| EXTRAIT DU TEXTE |
########################################
Je me suis retrouvée à ses côtés et je lui ai parlé pendant un long moment de la Shoah justement, de l’histoire de ma famille, de mon angoisse insubmersible devant la cruauté, et la haine. Il m’a écoutée sans dire un mot mais je ne me suis jamais sentie autant en confiance. Depuis je l’ai revu plusieurs fois, nous nous sommes écrit, nous avons parlé au téléphone. Ces derniers temps, il ne cachait rien de son état, promettant cependant si Dieu lui en donnait la force de venir à Aix-en-Provence à notre colloque de l’ICCJ.
Il avait le dialogue chevillé à l’âme, il comprenait tout de la nature unique du lien entre Juifs et Chrétiens, comme si c’était simple et limpide. Pour toutes ces raisons, il m’était facile et doux de l’appeler « Père ». Je l’ai revu il y a quelques semaines, au Salon des Ecrivains Catholiques pour la présentation de son dernier livre, « Chemins de vie, chemins de Dieu ». Il avait dit qu’il y travaillait beaucoup, qu’il voulait le terminer se sachant à court de temps, et qu’il constituerait un témoignage sur la souffrance. Une fois de plus il ne s’économisait pas pour se mettre au service des autres, la souffrance est malheureusement une situation que nous sommes tous amenés à connaître au cours d’une vie. Son dernier livre sera pour ses lecteurs un soutien précieux.
A ce salon, il était très entouré, la file était longue pour obtenir une dédicace, nous nous sommes peu parlé. Je savais que je ne le reverrais pas, je garde le souvenir de son regard, de son sourire et de sa grande bienveillance, sa tête toujours une peu inclinée comme s’il voulait mieux écouter.
Monseigneur Deniau avait compris que la souffrance d’autrui exige un accompagnement d’une nature particulière, fait d’abord d’écoute et de retenue de la parole. Devant elle, il n’y a pas de conseil qui tienne, seule la confiance totale pouvait la soulager. Quand il évoquait très sobrement la sienne, c’était pour accompagner ainsi toutes les souffrances du monde.
J’ai inséré son nom dans mes prières ce Shabbat à la synagogue, j’attendais dimanche pour lui parler encore, je lui ai laissé un message qu’il n’aura plus entendu, ce texte est comme une conversation avec lui.
Il restera présent dans mon cœur et dans ma prière.
Puisse sa famille trouver consolation dans le fait que sa vie a été pleine et qu’il a su toucher par sa présence un grand nombre de personnes qui, bouleversées de l’avoir connu, ne l’oublieront pas.
########################################
Données de coordonnées des points clés
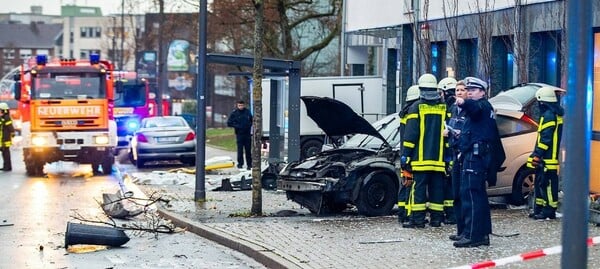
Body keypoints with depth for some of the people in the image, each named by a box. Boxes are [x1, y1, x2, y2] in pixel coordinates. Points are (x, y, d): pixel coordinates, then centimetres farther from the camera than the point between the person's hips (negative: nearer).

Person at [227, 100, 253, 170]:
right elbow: (229, 123, -1)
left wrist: (249, 125, 4)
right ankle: (240, 163, 7)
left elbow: (251, 120, 21)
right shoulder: (234, 113, -2)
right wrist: (237, 126, -11)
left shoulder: (247, 112, 5)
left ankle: (249, 164, 10)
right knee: (240, 150, -2)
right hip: (239, 134, -2)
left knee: (248, 150, 4)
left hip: (247, 134, 2)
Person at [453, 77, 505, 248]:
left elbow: (475, 108, -32)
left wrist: (464, 103, -52)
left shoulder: (483, 105, -6)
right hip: (475, 155, 11)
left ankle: (472, 235, -20)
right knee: (478, 194, 14)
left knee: (470, 193, -16)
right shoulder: (482, 108, 26)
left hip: (475, 155, -11)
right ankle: (483, 234, 18)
########################################
| ACTIVITÉ |
Répondez brièvement aux questions suivantes à partir du texte.
(a) Dans quelle ville devait se tenir le colloque de l'ICCJ ?
(b) Quel est le titre du dernier livre de Monseigneur Deniau ?
(c) Dans quel lieu son nom a-t-il été inséré dans les prières ce Shabbat ?

| CORRIGÉ |
(a) À Aix-en-Provence.
(b) « Chemins de vie, chemins de Dieu ».
(c) À la synagogue.